Start of Extracted text
+ mm-deferred_init_memmap-improvements.patch added to -mm tree

akpm@xxxxxxxxxxxxxxxxxxxx · Fri, 13 Oct 2017 14:18:35 -0700

The patch titled
     Subject: mm: deferred_init_memmap improvements
has been added to the -mm tree.  Its filename is
     mm-deferred_init_memmap-improvements.patch

This patch should soon appear at
    http://ozlabs.org/~akpm/mmots/broken-out/mm-deferred_init_memmap-improvements.patch
and later at
    http://ozlabs.org/~akpm/mmotm/broken-out/mm-deferred_init_memmap-improvements.patch

Before you just go and hit "reply", please:
   a) Consider who else should be cc'ed
   b) Prefer to cc a suitable mailing list as well
   c) Ideally: find the original patch on the mailing list and do a
      reply-to-all to that, adding suitable additional cc's

*** Remember to use Documentation/SubmitChecklist when testing your code ***

The -mm tree is included into linux-next and is updated
there every 3-4 working days

------------------------------------------------------
From: Pavel Tatashin <pasha.tatashin@xxxxxxxxxx>
Subject: mm: deferred_init_memmap improvements

Patch series "complete deferred page initialization", v12.

SMP machines can benefit from the DEFERRED_STRUCT_PAGE_INIT config option,
which defers initializing struct pages until all cpus have been started so
it can be done in parallel.

However, this feature is sub-optimal, because the deferred page
initialization code expects that the struct pages have already been
zeroed, and the zeroing is done early in boot with a single thread only.
End of Extracted text
**Short exercise A**
Rewrite the part of the patch announcement that opens with the words "SMP machines can" and closes with "done in parallel.", replacing "in parallel" with "concurrently".
**Short exercise B**
Extend the patch announcement about deferred page initialization, continuing from its last sentence.
Start of Dataset section
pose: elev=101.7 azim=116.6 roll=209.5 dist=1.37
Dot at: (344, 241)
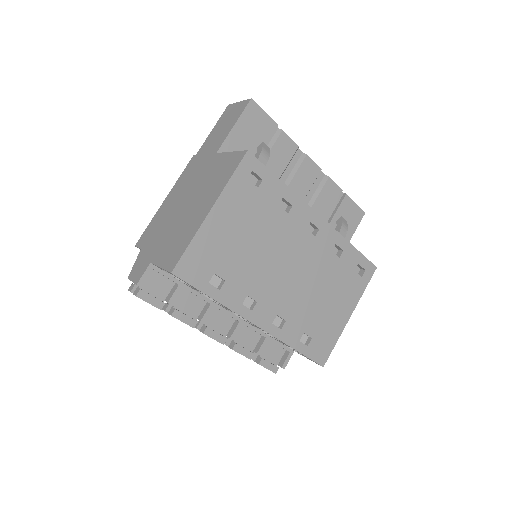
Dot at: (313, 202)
End of Dataset section
**Task answer A**
SMP machines can benefit from the DEFERRED_STRUCT_PAGE_INIT config option,
which defers initializing struct pages until all cpus have been started so
it can be done concurrently.

**Task answer B**
Also, we access that memory and set flags before struct pages are
initialized.  All of this is fixed in this patchset.

In this work we do the following:
- Never read access struct page until it was initialized
- Never set any fields in struct pages before they are initialized
- Zero struct page at the beginning of struct page initialization


==========================================================================
Performance improvements on x86 machine with 8 nodes:
Intel(R) Xeon(R) CPU E7-8895 v3 @ 2.60GHz and 1T of memory:
                        TIME          SPEED UP
base no deferred:       95.796233s
fix no deferred:        79.978956s    19.77%

base deferred:          77.254713s
fix deferred:           55.050509s    40.34%
==========================================================================
SPARC M6 3600 MHz with 15T of memory
                        TIME          SPEED UP
base no deferred:       358.335727s
fix no deferred:        302.320936s   18.52%

base deferred:          237.534603s
fix deferred:           182.103003s   30.44%
==========================================================================
Raw dmesg output with timestamps:
x86 base no deferred:    https://hastebin.com/ofunepurit.scala
x86 base deferred:       https://hastebin.com/ifazegeyas.scala
x86 fix no deferred:     https://hastebin.com/pegocohevo.scala
x86 fix deferred:        https://hastebin.com/ofupevikuk.scala
sparc base no deferred:  https://hastebin.com/ibobeteken.go
sparc base deferred:     https://hastebin.com/fariqimiyu.go
sparc fix no deferred:   https://hastebin.com/muhegoheyi.go
sparc fix deferred:      https://hastebin.com/xadinobutu.go



This patch (of 11):

deferred_init_memmap() is called when struct pages are initialized later
in boot by slave CPUs.  This patch simplifies and optimizes this function,
and also fixes a couple issues (described below).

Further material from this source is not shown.